We all get into our personallised, embroidered Etch chef's jackets which we get to keep (YAY!) and we go into the kitchen. He explains that they lease the space from the company that owns the Inter Continental. They have modified the menu to suit the kitchen and he introduces us to James. I spy the produce that was purchased this morning being used in today's dishes.
_Hiramasa Kingfish with avocado and toasted lime and wasabi mayo
We sit down to lunch with a matching wines and our first course is a gorgeous Hiramasa Kingfish marinated with wet salt, sugar, coriander, star anise, garlic, thyme and chili. It's rubbed all over the fillet and left to infuse overnight. In the centre there's lightly toasted lime segments, a mayonnaise based wasabi and a dressed sliced avocado with baby coriander (from this morning). It's heavenly, the thin slices of kingfish pairing expertly with the creamy avocado and toasted lime and wasabi mayo. Just very well balanced with a lovely Asian influence but not overtly so. The wine is a lovely Austrian wine called Gobelsburger. We notice that he only sips it and he explains that he doesn't drink much any more. He now practices Pilates and yoga as he realised that his stressful work and constant sampling saw him climb to 120 kilos and this combined with smoking meant that he was a classic heart attack waiting to happen. We learn that he is also allergic to crustaceans or any sea creatures with legs.

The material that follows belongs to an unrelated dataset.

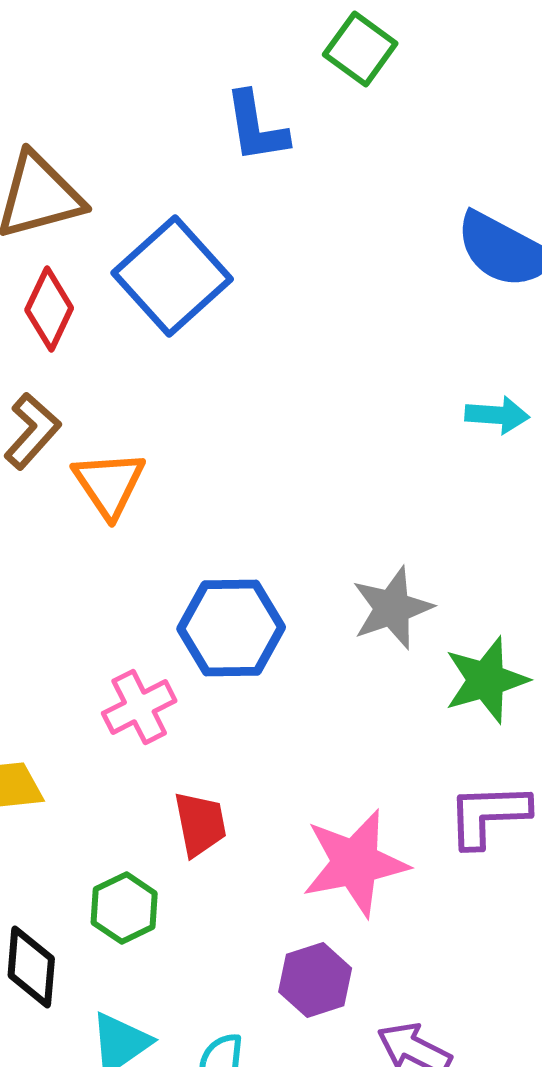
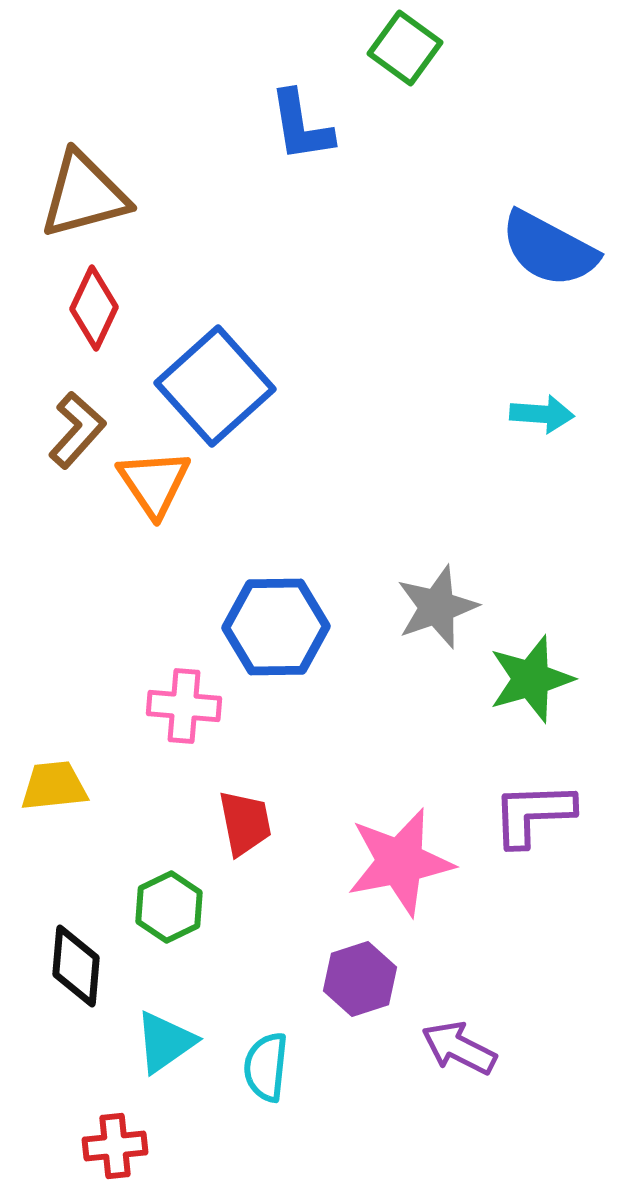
blue square: (172, 276) -> (215, 386), moved
pink cross: (139, 707) -> (184, 706), turned 32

Our main then arrives and I'm excited to see it's the dish that caught my eye in the kitchen. It's a roast rump of Riverina lamb with Royal Blue Crushed potatoes (steamed rather than boiled so that the goodness doesn't get lost in the water), a gremolata puree and a candied olive gel. He explains that he uses agar agar instead of gelatine as it is more stable at warmer temperatures and prefers to use items in a gel form as it maintains their true flavour. Reducing them down is fine but it concentrates the flavour and for an item like olive that may be too strong. The dish is delicious-the lamb is perfectly tender and I'm a big fan of the gremolata and black olive gel. They're served with proscuitto topped potatoes which are beautifully crisp and golden and some steamed broccoli with toasted almonds which are simple but satisfying.
Only last weekend he mentioned going to the Blue Mountains with his wife Georgia (who works at the front of house at Becasse and Etch) and two kids, 3 year old Sophia and 1 year old Charlie where they were sampling some produce. We ask him how he handles it with 2 young kids and both of them working such long hours and he says that they make us of the child care centre in the Building complex next door and that either he or Georgia will pick the kids up from there, take them home and feed them and bath them and then he will return to the restaurant later to cook. I'm exhausted just thinking about it.
So tell me Dear Reader, do you buy your fresh produce mostly from markets or supermarkets?